18/6/11 BBC news
Chloe Homewood-Allen’s three-year-old daughter Maisie develops a severe itchy rash if she eats eggs.
Mrs Homewood-Allen noticed egg was missing from the labels’ advice section on 10 out of 20 bakery products at her local Co-operative shop in Glasgow.
The Co-op said it had removed the products from sale and the manufacturer was working to update the labels.
Mrs Homewood-Allen had complained to the shop but was told that as egg was listed in the ingredients, the label was not illegal.
Mrs Homewood-Allen said: “Getting the allergy box wrong is worse than having no box at all.
“If half of these products have egg in the allergy box and half don’t, how on earth are people going to know what to look for?
“Food allergies are a nightmare and dominate a lot of our lives as mums.
“I’m now not confident these allergy boxes are any use because I’m going to have to go through every single ingredients list and double-check”
“It’s terrible if you get it wrong and your child eats something they shouldn’t.”
Mrs Homewood-Allen was told by the shop manager that the wrongly labelled bakery products were made by a supplier and are in shops throughout Scotland.
It is the second time she has found mistakes on the allergy advice section of food labels.
Earlier in the year she spotted a similar mistake at Morrisons, although after she complained the product was immediately removed from sale.
‘Could be fatal’
Mrs Homewoood-Allen added: “I’m now not confident these allergy boxes are any use because I’m going to have to go through every single ingredients list and double-check.
“That really worries me.

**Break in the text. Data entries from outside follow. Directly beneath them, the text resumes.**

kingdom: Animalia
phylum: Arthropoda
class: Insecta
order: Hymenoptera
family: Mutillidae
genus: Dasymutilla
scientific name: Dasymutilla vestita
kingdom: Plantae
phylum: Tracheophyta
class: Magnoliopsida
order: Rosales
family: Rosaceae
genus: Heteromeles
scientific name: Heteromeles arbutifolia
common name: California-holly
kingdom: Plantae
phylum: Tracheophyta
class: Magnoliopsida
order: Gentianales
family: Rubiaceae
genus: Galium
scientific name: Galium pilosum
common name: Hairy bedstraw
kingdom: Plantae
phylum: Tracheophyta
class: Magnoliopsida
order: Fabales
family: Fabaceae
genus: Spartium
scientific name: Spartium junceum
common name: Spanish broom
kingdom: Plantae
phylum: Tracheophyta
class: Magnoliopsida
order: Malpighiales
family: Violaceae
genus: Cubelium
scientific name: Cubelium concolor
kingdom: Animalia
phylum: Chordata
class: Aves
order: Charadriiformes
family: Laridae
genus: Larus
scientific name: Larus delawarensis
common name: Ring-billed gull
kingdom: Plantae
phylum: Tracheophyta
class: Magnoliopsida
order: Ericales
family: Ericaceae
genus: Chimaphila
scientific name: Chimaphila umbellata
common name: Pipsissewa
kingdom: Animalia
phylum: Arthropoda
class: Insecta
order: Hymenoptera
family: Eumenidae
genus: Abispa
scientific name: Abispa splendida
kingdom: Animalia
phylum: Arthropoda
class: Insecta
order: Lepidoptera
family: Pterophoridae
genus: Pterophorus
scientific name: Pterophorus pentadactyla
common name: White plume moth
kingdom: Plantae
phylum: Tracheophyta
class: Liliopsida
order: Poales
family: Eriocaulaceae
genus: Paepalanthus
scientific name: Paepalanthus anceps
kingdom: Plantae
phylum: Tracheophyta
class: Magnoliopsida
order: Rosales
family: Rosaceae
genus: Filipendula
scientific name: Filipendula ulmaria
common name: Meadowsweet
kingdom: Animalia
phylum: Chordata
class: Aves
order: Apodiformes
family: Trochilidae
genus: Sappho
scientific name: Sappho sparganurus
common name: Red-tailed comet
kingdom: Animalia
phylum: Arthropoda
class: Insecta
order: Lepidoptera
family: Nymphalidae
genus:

If they get the allergy box wrong it could be fatal.
“People need to know they can’t necessarily trust these little boxes.”
A spokesperson for the Food Standards Agency told the BBC that allergy information or “alert boxes” were not a legal requirement and their use was entirely voluntary.
However the FSA said that consumers often use allergy boxes as a “first means” of checking for food that they are allergic to, and that supermarkets usually withdraw products with incomplete allergy statements.
In such circumstances the FSA would also issue an “allergy alert”.
A spokesperson for The Co-operative Group said the Lamond the Baker brand had inadvertently failed to ensure the allergy box information was correct, although there is no legal requirement to carry one.
The spokesperson added: “Therefore, as a precautionary measure, we have removed all relevant Lamond bakery products from sale in the store in Pollokshaws Road and, working with the supplier, are recalling them from all stores until the supplier is able to print all allergens clearly on the label.
“We are grateful to the customer who brought this to our attention, and apologise to our customers for any inconvenience caused.”